Great, thanks for confirming, I wonder if I can ask a follow-up…since I just started watching your video lectures :)

If I fit this model Y~ B0 + B1*adstock(X,rate) with nonlinear least squares, I get quite different results than with the code above in Rstan even though I am setting what I think are priors which allow plenty of room to settle on the same estimates as from the nls fit.

In sample at least, the fit is better with nls than Rstan. This lead me to question if my code was correct.

Is it unreasonable to think that the results should be roughly the same? If not should this be considered differences in the algorithms?

I can post the full code and the different results if helpful.

Thanks!


#4

The least squares fit is an optimization, it finds by definition the fit that gives the least squared residual.

Any given sample from the posterior must by definition have either the same or greater squared residual. The posterior shows the whole range of things that are plausible based on your model, the least-squares shows the one point where the squared in-sample residual comes to its lowest value.

So unless you’re seeing wildly different results, it probably is normal.


#5

I am comparing the mean from the Stan fit to the least squares optimization. You can see the rate parameter for example is drastically different. This made me wonder if I was actually fitting the model incorrectly in Stan.

The least squares looks like this:

adstock_loop<-function(x,rate)
{
  adstock_x<- vector(mode="numeric", length=length(x))
  adstock_x[1]<-x[1]

  for (i in 2:length(x))
  {
    adstock_x[i]<-x[i]+rate*adstock_x[i-1]
  }
  
  return(adstock_x)
}


summary(
    nls( Y~b0 + b1*adstock_loop(x,rate),data=dat,
          start     = c(b0=1,b1=1, rate=0.1)
          ,control = list(maxiter=500)
      )
    )

Results:

Parameters:
      Estimate Std.
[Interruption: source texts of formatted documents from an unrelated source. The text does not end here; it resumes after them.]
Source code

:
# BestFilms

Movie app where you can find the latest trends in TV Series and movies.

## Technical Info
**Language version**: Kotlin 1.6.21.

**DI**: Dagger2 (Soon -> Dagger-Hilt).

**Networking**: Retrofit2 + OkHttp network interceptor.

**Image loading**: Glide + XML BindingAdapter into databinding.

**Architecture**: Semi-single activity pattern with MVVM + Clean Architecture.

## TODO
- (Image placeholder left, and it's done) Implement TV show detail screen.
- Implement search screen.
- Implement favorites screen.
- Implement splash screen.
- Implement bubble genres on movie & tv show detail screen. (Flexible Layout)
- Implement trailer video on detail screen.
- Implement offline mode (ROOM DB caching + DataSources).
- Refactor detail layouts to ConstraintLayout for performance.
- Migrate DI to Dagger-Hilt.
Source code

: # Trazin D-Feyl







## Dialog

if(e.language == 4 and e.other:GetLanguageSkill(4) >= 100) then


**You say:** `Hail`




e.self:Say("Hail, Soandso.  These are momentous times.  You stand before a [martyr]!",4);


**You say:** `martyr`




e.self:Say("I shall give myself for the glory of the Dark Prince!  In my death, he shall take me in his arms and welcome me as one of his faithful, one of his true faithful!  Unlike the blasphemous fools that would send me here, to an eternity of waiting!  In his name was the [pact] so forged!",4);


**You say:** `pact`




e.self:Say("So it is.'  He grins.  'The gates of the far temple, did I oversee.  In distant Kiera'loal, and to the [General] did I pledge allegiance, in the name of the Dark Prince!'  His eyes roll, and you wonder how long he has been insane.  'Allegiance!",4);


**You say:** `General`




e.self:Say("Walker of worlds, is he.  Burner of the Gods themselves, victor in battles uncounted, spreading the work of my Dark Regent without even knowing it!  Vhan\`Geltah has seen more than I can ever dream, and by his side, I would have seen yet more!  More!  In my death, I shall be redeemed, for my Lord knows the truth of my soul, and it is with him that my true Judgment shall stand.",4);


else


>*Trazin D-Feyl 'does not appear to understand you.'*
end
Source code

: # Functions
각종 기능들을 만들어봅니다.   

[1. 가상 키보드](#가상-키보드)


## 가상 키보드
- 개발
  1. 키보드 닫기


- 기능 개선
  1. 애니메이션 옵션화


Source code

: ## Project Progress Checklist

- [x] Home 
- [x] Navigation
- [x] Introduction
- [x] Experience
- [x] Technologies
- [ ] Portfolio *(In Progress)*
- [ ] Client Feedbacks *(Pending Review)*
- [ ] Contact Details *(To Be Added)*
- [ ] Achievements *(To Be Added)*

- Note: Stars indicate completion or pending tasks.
Error t value Pr(>|t|)    
b0   1399.2043   443.4172   3.156  0.00274 ** 
b1      3.4488     1.6995   2.029  0.04788 *  
rate    0.8196     0.1051   7.800 3.86e-10 ***
---
Signif. codes:  0 ‘***’ 0.001 ‘**’ 0.01 ‘*’ 0.05 ‘.’ 0.1 ‘ ’ 1

Residual standard error: 1597 on 49 degrees of freedom

The RStan model:

stan_str_ad=
'

functions {
  


} // end functions


data {
  int<lower=0> N;   // number of observations
  real x[N];       // x
  real Y[N];       // outcome
  
}

parameters {
  real<lower=0.0> b0;          // intercept
  real b1;                   // slope on x 
  real<lower=0.0> sigma;       // sd of error

  real <lower=0.0, upper=1.0> rate; //adstock rate
}

transformed parameters {
  
  matrix[N, 1] adstock_x; //hold new adstock x
  real mu[N];             // linear predictor

//adstock transformation
  adstock_x[1,1]=x[1]; 

  for (i in 2:N)
  {
    adstock_x[i,1]=x[i]+rate*adstock_x[i-1,1];
  }

//linear predictor
  for (n in 1:N) {
   mu[n] = b0+b1*adstock_x[n,1];
  }


}

model {
  
  //likliehood 
    Y ~ normal(mu, sigma);
   // priors
   //b0 ~ student_t(3,0,1);
   //b1 ~ student_t(3,0,1);
   //sigma ~student_t(3,0,1);
   //rate ~ uniform(0,1);

      b0 ~ normal(1500,500);
      b1 ~ normal(0,30);
      sigma ~normal(1500,1000);
      rate ~ uniform(0,1);


}
'
fit2 <- stan(model_code = stan_str_ad, 
            data = list(N=nrow(dat),Y=dat$Y, x=dat$x), 
            warmup = 1000, iter = 2000, chains = 4, cores = 4, thin = 1)


summary(fit2,par=c('rate', 'b0','b1','sigma'))$summary

And these results:


#6

well, hard to say if that’s so dramatically different or not. the mean is 0.656 and the sd is 0.202 whereas the least squares says 0.82 ± .1,

.656+.202 = .858 ~ 0.820

given your priors provide a certain bias upwards for b0 and downward for b1, and given the size of the stdev in the posterior and the stderr in the least squares estimate… it looks more like imprecision than something going wrong.


#7

This seems like it is just adding an interaction between x and its lag, in which case I would QR the design matrix but other than that, it seems like it should be doable.


#8

Its a cumulative decayed function. adstock

What do you think about the estimate from Stan versus nls? Not a sign of an issue if you cant get closer on average (and the issue is just precision)?


#9

Any idea how to code it for panel data?